Cada qual exige ser inocente, a todo o custo, mesmo que para isso seja preciso inculpar o gênero humano e o céu.
Contentaremos mediocremente um homem, se lhe dermos parabéns pelos esforços graças aos quais se tornou inteligente ou generoso. Pelo contrário, ele rejubilará, se se admirar a sua generosidade natural.
Inversamente, se dissermos a um criminoso que o seu crime nada tem com a sua natureza, nem com o seu caráter, mas com infelizes circunstâncias, ele ficar-nos-á violentamente reconhecido. Durante a defesa, escolherá mesmo este momento para chorar.
No entanto, não há mérito nenhum em ser-se honesto, nem inteligente, de nascença! Como se não é certamente mais responsável em ser-se criminoso por natureza que em sê-lo devido às circunstâncias.
Mas estes patifes querem a absolvição, isto é, a irresponsabilidade, e tiram, sem vergonha, justificações da natureza ou desculpas das circunstâncias, mesmo que sejam contraditórias.
O essencial é que sejam inocentes, que as suas virtudes, pela graça do nascimento, não possam ser postas em dúvida, e que os seus crimes, nascidos de uma infelicidade passageira, nunca sejam senão provisórios.

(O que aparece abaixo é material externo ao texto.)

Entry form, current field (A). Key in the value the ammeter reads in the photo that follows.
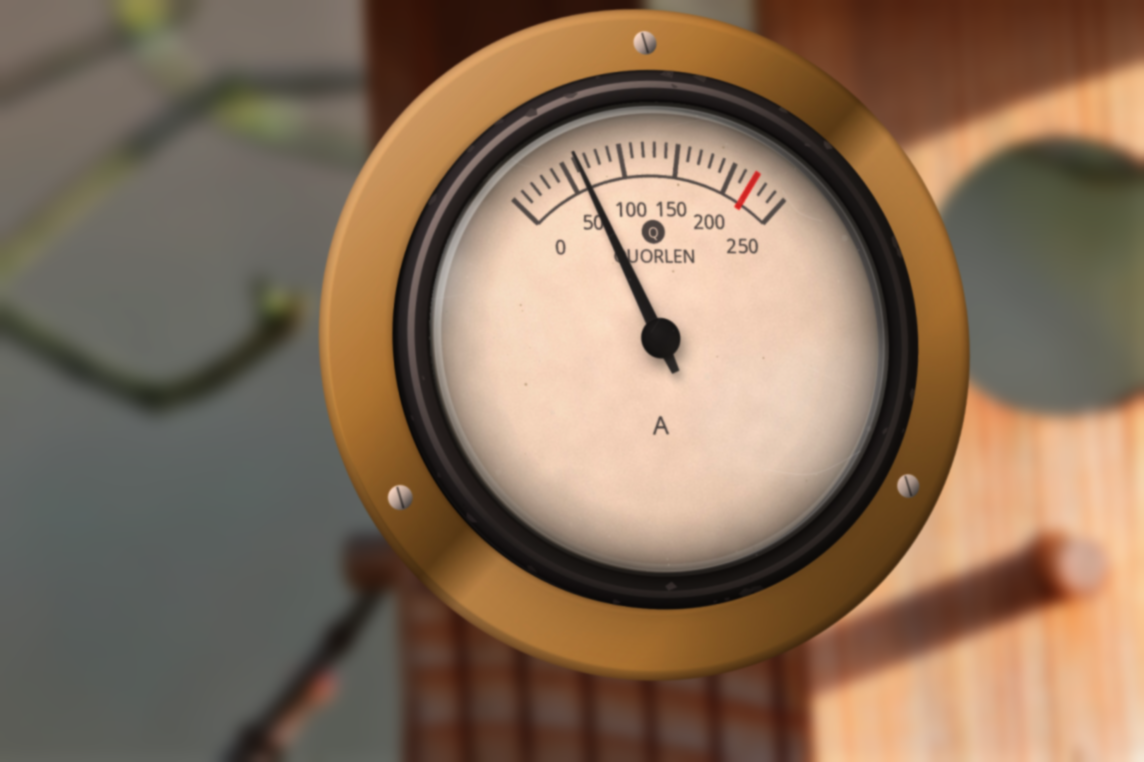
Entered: 60 A
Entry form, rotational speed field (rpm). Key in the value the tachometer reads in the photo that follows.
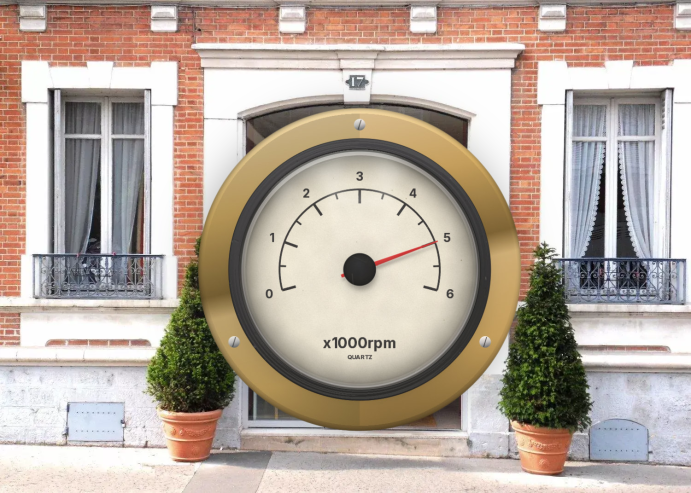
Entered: 5000 rpm
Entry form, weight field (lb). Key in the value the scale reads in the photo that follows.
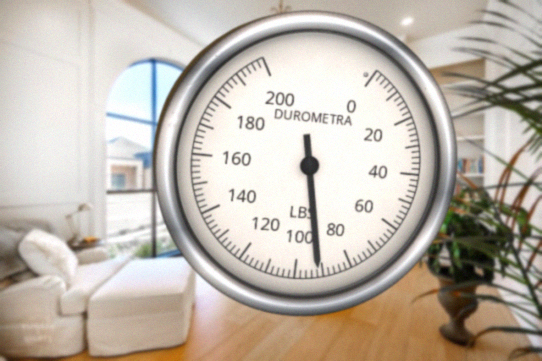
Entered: 92 lb
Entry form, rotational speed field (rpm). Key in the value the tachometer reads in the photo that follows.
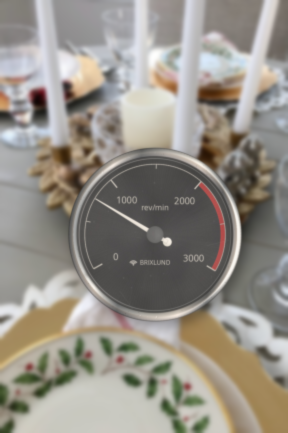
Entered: 750 rpm
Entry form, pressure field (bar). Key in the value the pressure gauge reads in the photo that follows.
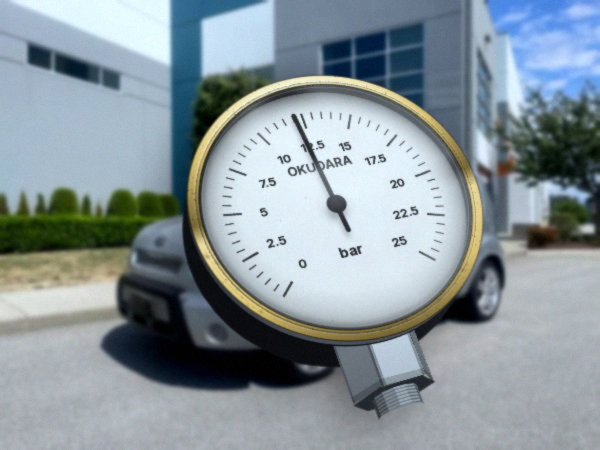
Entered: 12 bar
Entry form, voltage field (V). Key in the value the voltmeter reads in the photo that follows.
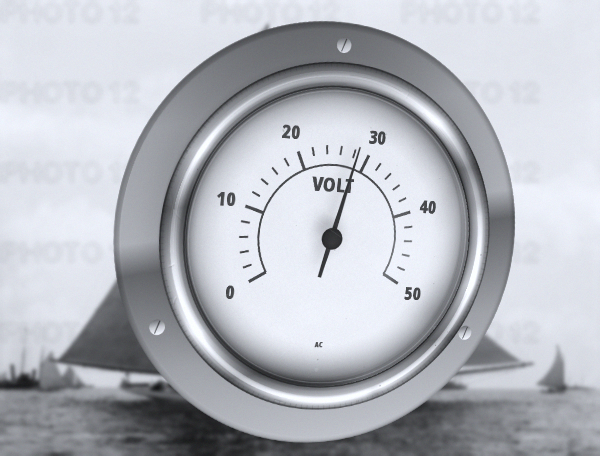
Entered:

Já lhe disse, trata-se de escapar ao julgamento. Como é difícil escapar e melindroso fazer, ao mesmo tempo, com que se admire e desculpe a própria natureza, todos procuram ser ricos.
Porquê? Já o perguntou a si mesmo?
Por causa do poder, certamente. Mas sobretudo porque a riqueza nos livra do julgamento imediato, nos retira da turba do metropolitano para nos fechar numa carroçaria niquelada, nos isola em vastos parques guardados, em carruagens-cama, em camarotes de luxo.
A riqueza, caro amigo, não é ainda a absolvição, mas a pena suspensa, sempre fácil de conseguir...
Albert Camus (1913-1960), ensaísta, escritor e filósofo franco-argelino, In: A Queda.